**WHAT YOU NEED TO DO:** Search the data for "into" and copy every matching line.

Collected data
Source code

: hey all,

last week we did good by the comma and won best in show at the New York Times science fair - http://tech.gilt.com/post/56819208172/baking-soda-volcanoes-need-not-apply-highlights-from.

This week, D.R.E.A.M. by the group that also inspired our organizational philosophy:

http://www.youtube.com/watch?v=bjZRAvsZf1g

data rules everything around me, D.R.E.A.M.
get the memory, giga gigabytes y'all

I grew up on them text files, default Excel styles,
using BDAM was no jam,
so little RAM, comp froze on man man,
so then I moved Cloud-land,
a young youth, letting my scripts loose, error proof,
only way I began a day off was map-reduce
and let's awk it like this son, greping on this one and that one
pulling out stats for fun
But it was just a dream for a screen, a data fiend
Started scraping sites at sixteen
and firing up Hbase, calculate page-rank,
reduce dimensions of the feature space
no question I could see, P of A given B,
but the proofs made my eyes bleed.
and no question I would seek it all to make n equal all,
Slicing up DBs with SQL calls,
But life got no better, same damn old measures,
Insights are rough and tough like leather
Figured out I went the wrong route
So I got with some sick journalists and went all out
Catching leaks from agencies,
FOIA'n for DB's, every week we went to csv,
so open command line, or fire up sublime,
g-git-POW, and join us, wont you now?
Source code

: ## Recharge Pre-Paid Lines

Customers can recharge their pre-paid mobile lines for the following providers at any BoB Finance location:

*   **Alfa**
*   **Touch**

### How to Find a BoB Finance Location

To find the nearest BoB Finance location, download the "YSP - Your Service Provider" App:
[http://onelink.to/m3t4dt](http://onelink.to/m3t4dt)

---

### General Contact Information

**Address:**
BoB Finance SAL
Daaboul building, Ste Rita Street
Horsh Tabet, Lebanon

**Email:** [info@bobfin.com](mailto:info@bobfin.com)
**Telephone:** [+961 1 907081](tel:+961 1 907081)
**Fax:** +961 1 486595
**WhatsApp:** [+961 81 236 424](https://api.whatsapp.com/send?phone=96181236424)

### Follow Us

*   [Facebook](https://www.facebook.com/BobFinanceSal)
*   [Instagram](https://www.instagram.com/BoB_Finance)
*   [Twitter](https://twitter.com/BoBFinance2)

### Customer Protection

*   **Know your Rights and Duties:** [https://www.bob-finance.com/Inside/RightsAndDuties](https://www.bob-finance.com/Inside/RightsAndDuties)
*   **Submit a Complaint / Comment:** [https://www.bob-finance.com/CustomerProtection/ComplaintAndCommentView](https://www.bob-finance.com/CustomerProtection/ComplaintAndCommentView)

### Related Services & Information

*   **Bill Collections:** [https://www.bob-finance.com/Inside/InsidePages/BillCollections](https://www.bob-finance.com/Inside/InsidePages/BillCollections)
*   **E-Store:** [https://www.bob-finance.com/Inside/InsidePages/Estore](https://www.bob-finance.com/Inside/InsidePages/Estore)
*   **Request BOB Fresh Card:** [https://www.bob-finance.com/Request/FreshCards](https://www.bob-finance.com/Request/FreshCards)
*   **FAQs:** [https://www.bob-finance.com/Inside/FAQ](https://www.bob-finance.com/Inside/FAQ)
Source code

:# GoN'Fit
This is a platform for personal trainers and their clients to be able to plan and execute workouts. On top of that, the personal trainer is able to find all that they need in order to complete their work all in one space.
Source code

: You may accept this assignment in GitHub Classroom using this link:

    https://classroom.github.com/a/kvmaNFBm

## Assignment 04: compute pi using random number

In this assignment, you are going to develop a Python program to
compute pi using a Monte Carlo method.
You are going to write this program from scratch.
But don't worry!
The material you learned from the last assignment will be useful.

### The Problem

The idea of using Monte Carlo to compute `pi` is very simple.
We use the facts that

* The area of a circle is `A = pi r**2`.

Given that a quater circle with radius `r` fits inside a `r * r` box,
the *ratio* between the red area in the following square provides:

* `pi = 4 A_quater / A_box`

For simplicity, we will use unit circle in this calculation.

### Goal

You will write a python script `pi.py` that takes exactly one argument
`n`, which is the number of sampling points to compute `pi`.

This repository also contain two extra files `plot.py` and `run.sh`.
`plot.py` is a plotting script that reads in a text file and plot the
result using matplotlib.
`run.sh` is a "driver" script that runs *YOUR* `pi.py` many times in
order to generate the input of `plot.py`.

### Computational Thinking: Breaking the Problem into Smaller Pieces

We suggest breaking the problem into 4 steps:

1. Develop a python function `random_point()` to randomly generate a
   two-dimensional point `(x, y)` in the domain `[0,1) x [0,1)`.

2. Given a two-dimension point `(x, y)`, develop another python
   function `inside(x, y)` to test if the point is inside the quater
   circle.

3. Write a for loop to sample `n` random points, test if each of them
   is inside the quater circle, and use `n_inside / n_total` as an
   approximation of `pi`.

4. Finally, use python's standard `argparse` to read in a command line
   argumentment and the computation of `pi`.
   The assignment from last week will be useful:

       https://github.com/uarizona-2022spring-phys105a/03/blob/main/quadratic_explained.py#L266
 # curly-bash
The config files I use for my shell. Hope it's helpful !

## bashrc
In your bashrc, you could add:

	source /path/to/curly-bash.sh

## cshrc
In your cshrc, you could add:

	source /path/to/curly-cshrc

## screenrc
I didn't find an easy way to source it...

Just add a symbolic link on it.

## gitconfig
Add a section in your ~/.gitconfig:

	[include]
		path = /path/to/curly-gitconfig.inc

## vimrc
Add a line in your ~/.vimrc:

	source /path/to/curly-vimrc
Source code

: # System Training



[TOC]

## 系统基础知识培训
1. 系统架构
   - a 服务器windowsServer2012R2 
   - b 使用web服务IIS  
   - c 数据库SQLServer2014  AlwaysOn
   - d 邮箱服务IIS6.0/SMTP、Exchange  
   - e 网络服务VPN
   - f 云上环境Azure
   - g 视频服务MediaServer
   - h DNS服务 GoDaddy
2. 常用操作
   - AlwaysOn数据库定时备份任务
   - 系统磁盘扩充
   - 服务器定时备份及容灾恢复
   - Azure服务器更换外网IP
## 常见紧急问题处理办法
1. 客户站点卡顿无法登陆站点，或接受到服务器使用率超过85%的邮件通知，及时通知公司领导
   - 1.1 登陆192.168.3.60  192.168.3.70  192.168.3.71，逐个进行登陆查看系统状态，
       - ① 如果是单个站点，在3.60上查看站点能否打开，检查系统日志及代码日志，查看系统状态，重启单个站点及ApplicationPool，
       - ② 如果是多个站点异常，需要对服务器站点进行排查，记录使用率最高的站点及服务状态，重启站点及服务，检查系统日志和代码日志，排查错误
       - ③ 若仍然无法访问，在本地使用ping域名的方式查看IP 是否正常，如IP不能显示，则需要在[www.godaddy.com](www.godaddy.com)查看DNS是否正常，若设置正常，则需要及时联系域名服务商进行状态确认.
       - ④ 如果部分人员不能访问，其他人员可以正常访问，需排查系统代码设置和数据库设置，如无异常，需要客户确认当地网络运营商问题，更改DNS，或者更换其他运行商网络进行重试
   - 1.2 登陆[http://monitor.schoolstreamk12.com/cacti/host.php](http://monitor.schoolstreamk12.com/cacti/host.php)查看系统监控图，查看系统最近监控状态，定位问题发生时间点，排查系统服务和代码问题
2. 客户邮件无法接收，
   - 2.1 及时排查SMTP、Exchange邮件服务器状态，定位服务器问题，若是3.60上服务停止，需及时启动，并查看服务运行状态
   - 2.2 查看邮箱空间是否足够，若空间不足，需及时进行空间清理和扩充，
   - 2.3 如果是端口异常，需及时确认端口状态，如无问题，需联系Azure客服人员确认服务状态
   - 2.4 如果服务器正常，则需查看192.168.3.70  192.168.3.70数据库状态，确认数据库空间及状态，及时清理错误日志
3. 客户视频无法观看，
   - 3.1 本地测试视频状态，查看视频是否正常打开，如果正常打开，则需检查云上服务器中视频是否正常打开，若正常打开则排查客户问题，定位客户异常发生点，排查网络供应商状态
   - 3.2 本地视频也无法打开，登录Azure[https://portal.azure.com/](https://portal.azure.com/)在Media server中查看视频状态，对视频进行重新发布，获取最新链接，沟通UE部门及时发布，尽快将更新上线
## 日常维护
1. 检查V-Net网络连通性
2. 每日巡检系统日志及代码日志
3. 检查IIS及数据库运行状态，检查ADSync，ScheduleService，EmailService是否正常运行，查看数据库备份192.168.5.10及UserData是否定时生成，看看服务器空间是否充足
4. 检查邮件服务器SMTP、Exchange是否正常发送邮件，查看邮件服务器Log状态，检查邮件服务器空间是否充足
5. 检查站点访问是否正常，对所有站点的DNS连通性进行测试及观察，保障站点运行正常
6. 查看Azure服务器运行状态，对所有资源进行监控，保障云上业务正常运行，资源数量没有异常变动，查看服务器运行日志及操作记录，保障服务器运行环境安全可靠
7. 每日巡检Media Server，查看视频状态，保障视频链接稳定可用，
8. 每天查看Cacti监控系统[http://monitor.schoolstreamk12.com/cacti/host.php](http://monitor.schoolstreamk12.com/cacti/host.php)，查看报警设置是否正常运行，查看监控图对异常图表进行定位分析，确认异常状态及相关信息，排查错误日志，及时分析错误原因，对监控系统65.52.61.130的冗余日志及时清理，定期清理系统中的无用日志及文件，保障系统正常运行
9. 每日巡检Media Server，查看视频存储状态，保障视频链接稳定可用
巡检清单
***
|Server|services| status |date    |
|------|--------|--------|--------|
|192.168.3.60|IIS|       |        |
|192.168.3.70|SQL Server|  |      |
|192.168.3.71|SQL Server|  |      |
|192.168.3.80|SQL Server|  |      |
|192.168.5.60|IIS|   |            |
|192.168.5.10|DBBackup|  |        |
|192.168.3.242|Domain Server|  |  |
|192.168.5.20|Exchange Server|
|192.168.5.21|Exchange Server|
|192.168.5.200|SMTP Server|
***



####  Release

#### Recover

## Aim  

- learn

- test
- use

**EXERCISE RESPONSE:**
### Computational Thinking: Breaking the Problem into Smaller Pieces
We suggest breaking the problem into 4 steps:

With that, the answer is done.